Трюка не торопилась. Ночь ведь только началась. Она словно давала мне выговориться, ожидала, когда мой вопросный поток иссякнет. Меня, в самом деле, хватило ненадолго. Я вдруг поймала саму себя на том, что начинаю повторяться и путаться в словах, успокоилась. Наверно, в её глазах я выгляжу сейчас самым глупым существом на свете. А меня душили любопытство и страх.

— А теперь по порядку, — наконец, произнесла Трюка. В её голосе было высокомерие — короля, позволившего холопу как следует изложить ранее рассказанный, сбивчивый рассказ. Мне захотелось вздохнуть и набрать побольше воздуха в грудь. С осознанием этого меня кольнула мысль о том, что с каждым днем я всё больше и больше становлюсь похожей на человека. На человечка, на этот раз, вместо Дианы в моей голове прозвучал Лекса. Помотать бы головой, прогнать наваждение, да что подумает Трюка?

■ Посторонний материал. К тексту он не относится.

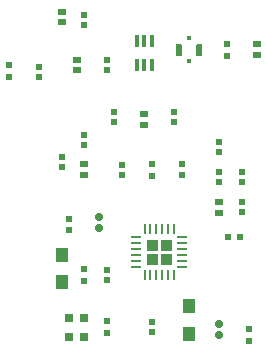
<source format=gbr>
%TF.GenerationSoftware,Altium Limited,Altium Designer,22.6.1 (34)*%
G04 Layer_Color=8421504*
%FSLAX45Y45*%
%MOMM*%
%TF.SameCoordinates,421C64DB-711B-49BE-949A-821E8169F4DF*%
%TF.FilePolarity,Positive*%
%TF.FileFunction,Paste,Top*%
%TF.Part,Single*%
G01*
G75*
%TA.AperFunction,SMDPad,CuDef*%
%ADD10R,0.75000X0.76000*%
%ADD11R,0.60000X0.54000*%
%ADD12R,0.50000X0.50000*%
%ADD13R,0.60000X0.51000*%
%ADD14R,0.67000X0.62000*%
%ADD15R,0.73000X0.51000*%
%ADD16R,0.50000X0.50000*%
G04:AMPARAMS|DCode=18|XSize=0.635mm|YSize=0.635mm|CornerRadius=0.15875mm|HoleSize=0mm|Usage=FLASHONLY|Rotation=270.000|XOffset=0mm|YOffset=0mm|HoleType=Round|Shape=RoundedRectangle|*
%AMROUNDEDRECTD18*
21,1,0.63500,0.31750,0,0,270.0*
21,1,0.31750,0.63500,0,0,270.0*
1,1,0.31750,-0.15875,-0.15875*
1,1,0.31750,-0.15875,0.15875*
1,1,0.31750,0.15875,0.15875*
1,1,0.31750,0.15875,-0.15875*
%
%ADD18ROUNDEDRECTD18*%
%ADD19R,1.00000X1.15000*%
%ADD20R,0.60000X0.56000*%
%ADD21R,0.63000X0.51000*%
%ADD23R,0.26000X0.84000*%
%ADD24R,0.84000X0.26000*%
%ADD25O,0.40000X1.05000*%
G36*
X1321000Y911500D02*
X1229000D01*
Y1003500D01*
X1321000D01*
Y911500D01*
D02*
G37*
G36*
Y1028500D02*
X1229000D01*
Y1120500D01*
X1321000D01*
Y1028500D01*
D02*
G37*
G36*
X1438000Y911500D02*
X1346000D01*
Y1003500D01*
X1438000D01*
Y911500D01*
D02*
G37*
G36*
Y1028500D02*
X1346000D01*
Y1120500D01*
X1438000D01*
Y1028500D01*
D02*
G37*
G36*
X1604000Y2812500D02*
X1571000D01*
Y2845500D01*
X1604000D01*
Y2812500D01*
D02*
G37*
G36*
X1697500Y2680500D02*
X1655500D01*
X1646500Y2689500D01*
Y2771500D01*
X1655500Y2780500D01*
X1697500D01*
Y2680500D01*
D02*
G37*
G36*
X1528500Y2771500D02*
Y2689500D01*
X1519500Y2680500D01*
X1477500D01*
Y2780500D01*
X1519500D01*
X1528500Y2771500D01*
D02*
G37*
G36*
X1604000Y2615500D02*
X1571000D01*
Y2648500D01*
X1604000D01*
Y2615500D01*
D02*
G37*
D10*
X572500Y298500D02*
D03*
Y463500D02*
D03*
X697500Y298500D02*
D03*
Y463500D02*
D03*
D11*
X317500Y2496800D02*
D03*
Y2583200D02*
D03*
X1270000Y424200D02*
D03*
Y337800D02*
D03*
X508000Y1821200D02*
D03*
Y1734800D02*
D03*
X698500Y1925300D02*
D03*
Y2011700D02*
D03*
X952500Y2202200D02*
D03*
Y2115800D02*
D03*
X1460500Y2202200D02*
D03*
Y2115800D02*
D03*
X1016000Y1757700D02*
D03*
Y1671300D02*
D03*
X1841500Y1861800D02*
D03*
Y1948200D02*
D03*
X2032000Y1607800D02*
D03*
Y1694200D02*
D03*
Y1353800D02*
D03*
Y1440200D02*
D03*
D12*
X63500Y2503500D02*
D03*
Y2603500D02*
D03*
X1905000Y2680500D02*
D03*
Y2780500D02*
D03*
X698500Y875500D02*
D03*
Y775500D02*
D03*
X2095500Y267500D02*
D03*
Y367500D02*
D03*
X889000Y431000D02*
D03*
Y331000D02*
D03*
X1270000Y1764500D02*
D03*
Y1664500D02*
D03*
D13*
X889000Y2559000D02*
D03*
Y2648000D02*
D03*
X698500Y2940000D02*
D03*
Y3029000D02*
D03*
X889000Y870000D02*
D03*
Y781000D02*
D03*
D14*
X635000Y2646000D02*
D03*
Y2561000D02*
D03*
X508000Y2963000D02*
D03*
Y3048000D02*
D03*
D15*
X2159000Y2684500D02*
D03*
Y2776500D02*
D03*
X698500Y1668500D02*
D03*
Y1760500D02*
D03*
X1206500Y2187500D02*
D03*
Y2095500D02*
D03*
X1841500Y1443000D02*
D03*
Y1351000D02*
D03*
D16*
X2018500Y1143000D02*
D03*
X1918500D02*
D03*
D18*
X1841500Y406400D02*
D03*
Y317500D02*
D03*
X825500Y1314450D02*
D03*
Y1225550D02*
D03*
D19*
X1587500Y562000D02*
D03*
Y327000D02*
D03*
X508000Y997000D02*
D03*
Y762000D02*
D03*
D20*
X571500Y1293500D02*
D03*
Y1206500D02*
D03*
X1841500Y1607500D02*
D03*
Y1694500D02*
D03*
D21*
X1524000Y1760500D02*
D03*
Y1668500D02*
D03*
D23*
X1208500Y1210500D02*
D03*
X1258500D02*
D03*
X1308500D02*
D03*
X1358500D02*
D03*
X1408500D02*
D03*
X1458500D02*
D03*
Y821500D02*
D03*
X1408500D02*
D03*
X1358500D02*
D03*
X1308500D02*
D03*
X1258500D02*
D03*
X1208500D02*
D03*
D24*
X1528000Y1141000D02*
D03*
Y1091000D02*
D03*
Y1041000D02*
D03*
Y991000D02*
D03*
Y941000D02*
D03*
Y891000D02*
D03*
X1139000D02*
D03*
Y941000D02*
D03*
Y991000D02*
D03*
Y1041000D02*
D03*
Y1091000D02*
D03*
Y1141000D02*
D03*
D25*
X1141500Y2803500D02*
D03*
X1206500D02*
D03*
X1271500D02*
D03*
Y2603500D02*
D03*
X1206500D02*
D03*
X1141500D02*
D03*
%TF.MD5,b99a9f2ae2db76e6cbd2df4f3178b8b9*%
M02*

</source>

— Что это было за существо? Ну, которое на меня напало…

— Это неразделенная любовь Лексы.

Меня словно бы иглой кольнуло пониже спины. Я уставилась на Трюку, словно ожидая, что она сейчас ухмыльнется и скажет, что это просто шутка. Глупая, некрасивая, сказанная не к месту. Шутка.

Он любил её. Два горячих тела на одной кровати, кошачья грация, мощь слона, слившиеся воедино в танце объятий, прикосновений и поцелуев. Музыкой им был скрип возмущенной подобным варварством кровати — Лекса и сам не маленький, а тут ещё такое вытворяют…

— Неразделенной любви? — я наконец осмелилась переспросить. Но ведь там, когда мы были с ним в столице…

— Давным-давно, — Трюка не слушала моих сбивчивых разъяснений. Я существовала для неё только как слушатель, но не как существо, которому позволено высказать своё мнение. Пришлось замолкнуть. Трюка покосилась в мою сторону, умолкла в ответ, о чём-то задумалась. Может быть о том, что начало нашего разговора очень похоже на начало детской сказке?